Вместо того чтобы ударить, он за волосы выдернул меня из постели, и так, в пижаме, носках и накинутой на плечи куртке, я оказался в семейном «пежо» (белом, 404-й модели, с разномастными шинами, от которых воняло горелой резиной). «Ну ты у меня попляшешь! — пробормотал отец. — Я тебе набью соломы в сапоги!» Я не понял тогда и до сих пор не понимаю смысла этой идиомы.

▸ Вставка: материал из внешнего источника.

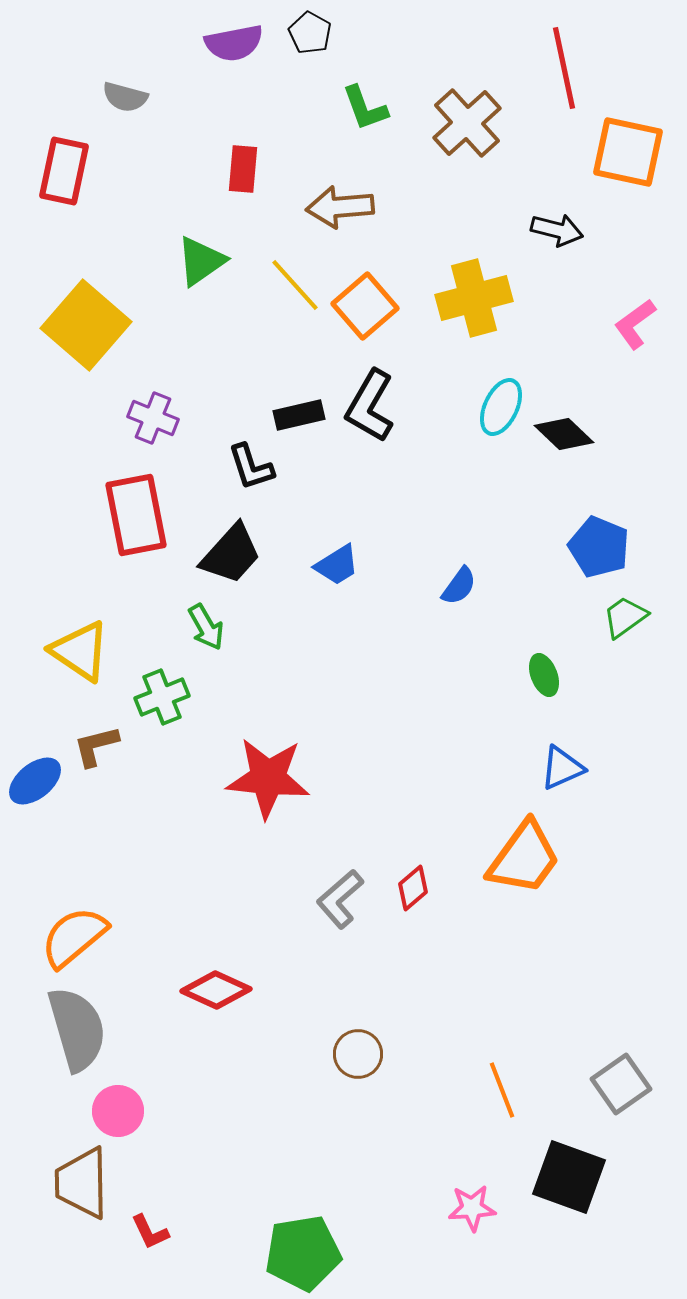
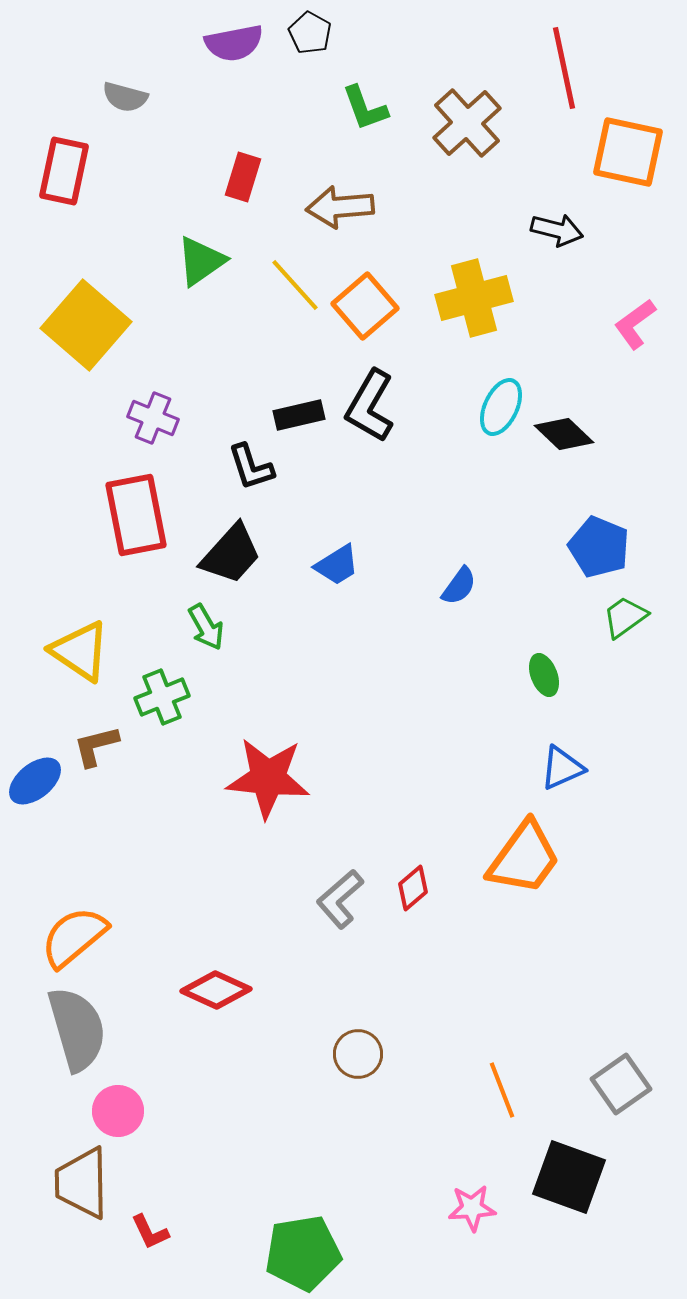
red rectangle at (243, 169): moved 8 px down; rotated 12 degrees clockwise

Он вдавил в пол педаль газа и рванул с места, но вскоре сбросил скорость и уже медленнее покатил сквозь абсолютную тайну ночи. Когда машина с жутким визгом шин свернула налево, я узнал силуэты деревьев; это был парк, но я никогда раньше не думал, что он может быть таким страшным. Улица Басс-д’Энгре, улица Мальтотье — места игр и шутливых потасовок — сейчас наводили на меня леденящий ужас. Фасады домов, днем гревшиеся на солнышке, словно коты, в этот час и в данных обстоятельствах походили на расстрельные стены.

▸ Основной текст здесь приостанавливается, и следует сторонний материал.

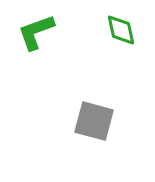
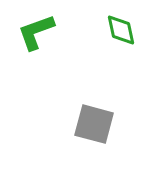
gray square: moved 3 px down
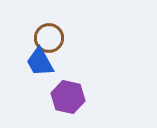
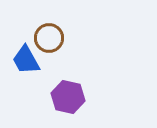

В конце предместья Мадлен, за кладбищем, над которым зловещими тенями веяли призраки мертвецов, я заметил каменный крест, огороженный когтистой решеткой. Он стоял здесь всегда; годы капитулировали перед зарослями жирной лохматой травы, карабкавшейся даже на камень. Это был крест забвения, погруженный в вечное молчание; луна, нависавшая над этим печальным сиреневатым пейзажем, бросала на него полосы блеклого света.
Очень скоро мы покинули город с его огнями: оранжевым сиянием, голубоватыми лучами, светофорами и рекламными вывесками. Мы въезжали в тьму — безмерную непроницаемую тьму, едва прорезаемую двумя узкими желтыми лезвиями фар, которые прорубали ее, как мечи, вновь и вновь отодвигая границу бесконечности. Я сдался; я плакал и молил о прощении. Я клялся, что больше не буду просыпаться по ночам. Мне больше не будут сниться кошмары — честное слово. Но машина упорно продолжала катить в неизвестном направлении, и не было на свете силы, способной ее остановить. Дорога давным-давно опустела; если не считать шума мотора, нас окружала гнетущая тишина. Неожиданно отец включил радио, и я услышал хрипловатый голос журналиста. Мы ехали по прямому и мрачному шоссе, от которого то и дело ответвлялся очередной деревенский проселок, производивший особенно жуткое впечатление. Все вокруг дышало бесконечным одиночеством Бога.
Оправдывая мои худшие опасения, машина свернула на грязную заиндевелую дорогу. Я был уничтожен. До меня доносилось ледяное дыхание леса, готового меня поглотить. Ночью орлеанский лес пожирает невинных детей, стирая незначительный след их мимолетного пребывания на земле.